# Black Friday Rumors



## cda (Nov 23, 2009)

Any one heard any good black friday rumors ????

From another source

"""It would behoove each of you to meet with your local Wal-mart and other large retailers so to ensure that fire safety is not overlooked when they are setting up for the November 27 mega-sale. Wal-mart is in the forefront of this due to the loss of life incurred at one of their stores last year. One of the things Wal-mart has been caught planning to do is to create one side of the store as enter only with the other side as exit only. The other is to create aisles using street cones and rope. I urge each of you to do what is necessary to assist them in their planning so to maintain the required levels of safety."""

http://jjb.yuku.com/topic/573816/t/Walm ... rowds.html


----------



## RJJ (Nov 23, 2009)

Re: Black Friday Rumors

Code Books are free at ICC from 12:00 noon until the close of business that day. :lol:


----------



## Pcinspector1 (Nov 23, 2009)

Re: Black Friday Rumors

cda,

I was in the nearby city's Walmart, And the main aisles where 20-25' wide, I counted the tiles. I thought they were going out of buisness. Average Joe hardware could'nt make it with all that wasted space. Thanks for the tip.


----------



## High Desert (Nov 23, 2009)

Re: Black Friday Rumors

Never, ever, ever stand between a rabid Wal Mart shopper and a Black Friday sale!


----------



## JBI (Nov 24, 2009)

Re: Black Friday Rumors

H D - Personally, I won't go shopping on Black Friday. Maybe the local convenience store for a quart of milk and the newspaper, but that's about it.

I heard Wal-Mart is starting its' own cable TV network. Their first new show is going to be along the lines of 'Americas Funniest Home Videos'. I heard they're calling it 'Americas Scariest Sale Shoppers' and it will feature security footage from Black Friday.

Tune in tomorrow, same Wal-Time, same Wal-Channel... dada dadada, Wal-Mart!

Holy Red tag Wal-Martman, WHAT NOW?!?   :lol:  :lol:  :lol:


----------

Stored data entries
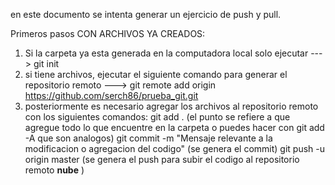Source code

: en este documento se intenta generar un ejercicio de push y pull.

Primeros pasos CON ARCHIVOS YA CREADOS:
1. Si la carpeta ya esta generada en la computadora local solo ejecutar --->  git init
2. si tiene archivos, ejecutar el siguiente comando para generar el repositorio remoto ---> 
git remote add origin https://github.com/serch86/prueba_git.git
3. posteriormente es necesario agregar los archivos al repositorio remoto con los siguientes comandos:
git add .    (el punto se refiere a que agregue todo lo que encuentre en la carpeta o puedes hacer con git add -A que son analogos)
git commit -m "Mensaje relevante a la modificacion o agregacion del codigo"       (se genera el commit)
git push -u origin master  (se genera el push para subir el codigo al repositorio remoto __nube__ )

▸ Directive 1: In the Black Friday thread, what items was Wal-mart planning to use to create aisles?
▸ Directive 2: Return the passage of the Black Friday thread between "## JBI (Nov" and "that's about it.", inclusive.

▸ Exercise response 1: Street cones and rope.

▸ Exercise response 2:
## JBI (Nov 24, 2009)

Re: Black Friday Rumors

H D - Personally, I won't go shopping on Black Friday. Maybe the local convenience store for a quart of milk and the newspaper, but that's about it.